Surgery

I first met my surgeon on the 12th February , 2013. After looking at my mammogram results he sent me for a needle biopsy to confirm breast cancer. I was so nervous about having that because I had heard that they are quite painful, but it wasn't as bad as I expected, the doctor I had for the biopsy was lovely, gentle and caring. I made sure I looked away from the needles, the worse part was probably the bang sound when the tissue entered the needle and then waiting a week for the results. 
On the 19th February 2013, My surgeon confirmed that my lump was cancer.He sent me for a bone scan and ct scan the next day, luckily for me they were clear.
He gave me the option of a partial mastectomy or total mastectomy. He explained in detail the processes of each. 
Option 1 - Partial Mastectomy + Mammoplasty(breast implant). My tumour and surrounding tissue would be removed and tested , along with 3 lymph nodes. The surgery is quick, I would only stay one night in hospital and I would keep my breast. Chance of recurrence is 10% over 10 years or 1% each year for 10 years.  I would have a 20% chance of needing a second operation , if my lymph nodes were not clear and/or if the surrounding tissue was not free from cancer. I would have radiation afterwards.

Option 2 - Total Mastectomy. I would have my breast removed, there would be no need for a second operation and I wouldn't need radiotherapy unless cancer was larger than 4cm . The surgery is longer and I would stay 2 nights in hospital. Chance of recurrence is 5% over 10 years.

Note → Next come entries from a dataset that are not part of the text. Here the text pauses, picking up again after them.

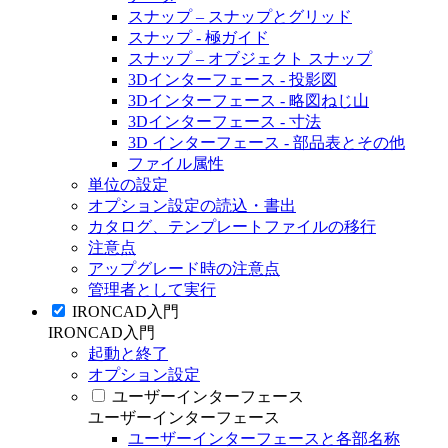
スナップ – スナップとグリッド
スナップ - 極ガイド
スナップ – オブジェクト スナップ
3Dインターフェース - 投影図
3Dインターフェース - 略図ねじ山
3Dインターフェース - 寸法
3D インターフェース - 部品表とその他
ファイル属性
単位の設定
オプション設定の読込・書出
カタログ、テンプレートファイルの移行
注意点
アップグレード時の注意点
管理者として実行
IRONCAD入門
IRONCAD入門
起動と終了
オプション設定
ユーザーインターフェース
ユーザーインターフェース
ユーザーインターフェースと各部名称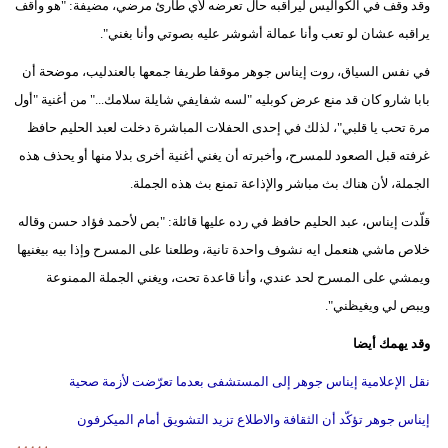
وقد وقف في الكواليس ليراقبه حال تعرضه لأي طارئ مرضي، مضيفة: "هو واقف
يراقبه عشان لو تعب وأنا عمالة أشوشر عليه بصوتي وأنا بغني".
في نفس السياق، روت إيناس جوهر موقفا طريفا جمعها بالعندليب، موضحة أن
بابا شارو كان قد منع عرض كوبليه "لسه شفايفي شايلة سلامك..." من أغنية "أول
مرة تحب يا قلبي"، لذلك في إحدى الحفلات المباشرة دخلت لعبد الحليم حافظ
غرفته قبل الصعود للمسرح، وأخبرته أن يغني أغنية أخرى بدلا منها أو يحذف هذه
الجملة، لأن هناك بث مباشر والإذاعة تمنع بث هذه الجملة.
قلّدت إيناس، عبد الحليم حافظ في رده عليها قائلة: "بص لأحمد فؤاد حسن وقاله
خلاص ماشي هنعمل ايه نشوف واحدة تانية، وطلعنا على المسرح وإذا بيه بيغنيها
ويمشي على المسرح لحد عندي، وأنا قاعدة تحت، ويغني الجملة الممنوعة
ويبص لي ويغيظني".
وقد يهمك أيضا
نقل الإعلامية إيناس جوهر إلى المستشفى بعدما تعرّضت لأزمة صحية
إيناس جوهر تؤكّد أن الثقافة والاطلاع تزيد التشويق أمام الميكرفون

A double/ bilateral mastectomy was not an option at the time, when I asked about it, my surgeon told me he wouldn't do it because he didn't think it was neccessary.
 With the advice of my surgeon I opted for the partial mastectomy . I just had to hope that I had found the cancer early enough and it hadn't yet spread.

 I had my surgery on 27th February 2013. Before surgery I had to have a scan to mark my lymph nodes, then I had to have a wire placed through my breast and into my lump. Unfortunately, the doctor struggled to get the wire in the correct position and had to have several attempts before calling someone else to do it.







What is a Breast Hookwire Localisation?
 When the cancer is to be surgically removed, it is necessary to place a fine wire, called a hookwire, in the breast with its tip at the site of the abnormality. This acts as a marker during surgery and enables the surgeon to remove the correct area of breast tissue. The hookwire is inserted to guide the removal of both benign (non-cancerous) and malignant (cancerous) abnormalities. Mammography, ultrasound or MRI scans are used by a radiologist (specialist medical doctor) to place the hookwire into the correct position. The wire is called a hookwire because there is a tiny hook at the end, which keeps it in position. Breast Hookwire Localisation is done using local anaesthetic to numb the breast in the area where the hookwire is to be inserted. 

SENTINEL LYMPH NODE BIOPSY Sentinel lymph node biopsy is performed to better understand how extensive your breast cancer is. The biopsy or removal of the lymph node gland (s) is done to check if cancer cells have spread into the lymph node.  Lymph nodes are small, bean shaped nodules.  The lymph node must be located so that it can be removed. The lymph node is located with the help of both a blue dye and weak radioactive tracer injections directly into the breast. The injection of radioactive tracer is called lymphoscintigraphy. It is performed in the Breast Imaging suite or in the Nuclear Medicine area by a radiologist prior to your operation. Local anesthetic is also used so the procedure is less uncomfortable. You can expect a small, short-lived stinging sensation.